Martha versteckte sich und jetzt trat Bob herein, der Vater. Wenigstens drei Fuß, ungerechnet der Franzen, hing der Shawl auf seine Brust herab und die abgetragnen Kleider waren geflickt und gebürstet, um ihnen ein Ansehen zu geben. Tiny Tim saß auf seiner Schulter. Der arme Tiny Tim! er trug eine kleine Krücke und seine Glieder wurden von eisernen Schienen gestützt.

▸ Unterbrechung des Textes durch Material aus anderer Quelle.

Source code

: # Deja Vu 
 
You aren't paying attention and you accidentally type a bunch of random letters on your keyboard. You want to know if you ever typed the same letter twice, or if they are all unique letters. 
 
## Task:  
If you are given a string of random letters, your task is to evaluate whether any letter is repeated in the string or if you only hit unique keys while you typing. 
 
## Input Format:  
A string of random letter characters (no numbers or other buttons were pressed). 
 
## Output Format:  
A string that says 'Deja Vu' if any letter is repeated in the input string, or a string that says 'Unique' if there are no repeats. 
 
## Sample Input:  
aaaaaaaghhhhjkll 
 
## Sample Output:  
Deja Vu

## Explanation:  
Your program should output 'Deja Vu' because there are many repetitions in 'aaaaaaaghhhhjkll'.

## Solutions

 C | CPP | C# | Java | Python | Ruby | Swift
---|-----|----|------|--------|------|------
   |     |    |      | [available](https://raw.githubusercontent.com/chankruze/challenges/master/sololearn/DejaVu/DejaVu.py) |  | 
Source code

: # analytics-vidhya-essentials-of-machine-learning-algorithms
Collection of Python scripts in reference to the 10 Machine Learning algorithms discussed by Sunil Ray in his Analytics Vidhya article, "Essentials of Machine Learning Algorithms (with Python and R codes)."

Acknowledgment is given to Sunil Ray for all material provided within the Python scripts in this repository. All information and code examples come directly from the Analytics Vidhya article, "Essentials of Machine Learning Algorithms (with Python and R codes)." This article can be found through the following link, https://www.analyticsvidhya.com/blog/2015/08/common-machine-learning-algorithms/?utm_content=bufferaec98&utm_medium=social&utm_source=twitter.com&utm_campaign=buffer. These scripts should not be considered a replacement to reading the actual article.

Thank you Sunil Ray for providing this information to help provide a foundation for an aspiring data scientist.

„Nun, wo ist unsere Martha?“ rief Bob Cratchit, im Zimmer herumschauend.

„Sie kommt nicht,“ sagte Mrs. Cratchit.

„Sie kommt nicht?“ sagte Bob mit einer plötzlichen Abnahme seiner fröhlichen Laune; denn er war den ganzen Weg von der Kirche Tim’s Pferd gewesen und im vollen Laufe nach Hause gerannt. „Sie kommt nicht zum Weihnachtsabend?“

Martha wollte ihm keinen Schmerz verursachen, selbst nicht aus Scherz, und so trat sie

hinter der Thür hervor und schlang die Arme um seinen Hals, während die beiden kleinen Cratchit’s sich Tiny Tim’s bemächtigten und ihn nach dem Waschhause trugen, damit er den Pudding im Kessel singen höre.

„Und wie hat sich der kleine Tim aufgeführt?“ frug Mrs. Cratchit, als sie Bob wegen seiner Leichtgläubigkeit geneckt und Bob seine Tochter nach Herzenslust geküßt hatte.

„Wie ein Goldkind,“ sagte Bob, „und noch besser. Ich weiß nicht, wie es zugeht, aber er wird jetzt so träumerisch vom Alleinsitzen, und sinnt sich die seltsamsten Dinge aus. Heute wie wir nach Haus gingen, sagte er, er hoffe, die Leute sähen ihn in der Kirche, denn er sei ein Krüppel, und es wäre vielleicht gut für sie, sich am Christtag an den zu erinnern, der Lahme gehend und Blinde sehend machte.“

Bob’s Stimme zitterte, als er dies sagte und zitterte noch mehr, als er hinzufügte, daß Tiny Tim stärker und gesunder werden würde.

Man hörte jetzt seine kleine Krücke auf dem Fußboden und ehe weiter ein Wort gesprochen worden, war Tim wieder da und wurde von seinem Bruder und seiner Schwester nach seinem Stuhl neben dem Feuer geführt. Während jetzt Bob, seine Rockaufschläge in die Höhe schlagend – als wenn es möglich wäre, sie noch mehr abzutragen – in einer Bowle aus Cognac und Citronen eine heiße Mischung zubereitete, und sie umrührte und wieder an das Feuer setzte, damit sie sich warm halten möge, gingen Master Peter und die zwei sich überall befindenden kleinen Cratchit’s, um die Gans zu holen, mit der sie bald in feierlichem Zuge zurückkehrten.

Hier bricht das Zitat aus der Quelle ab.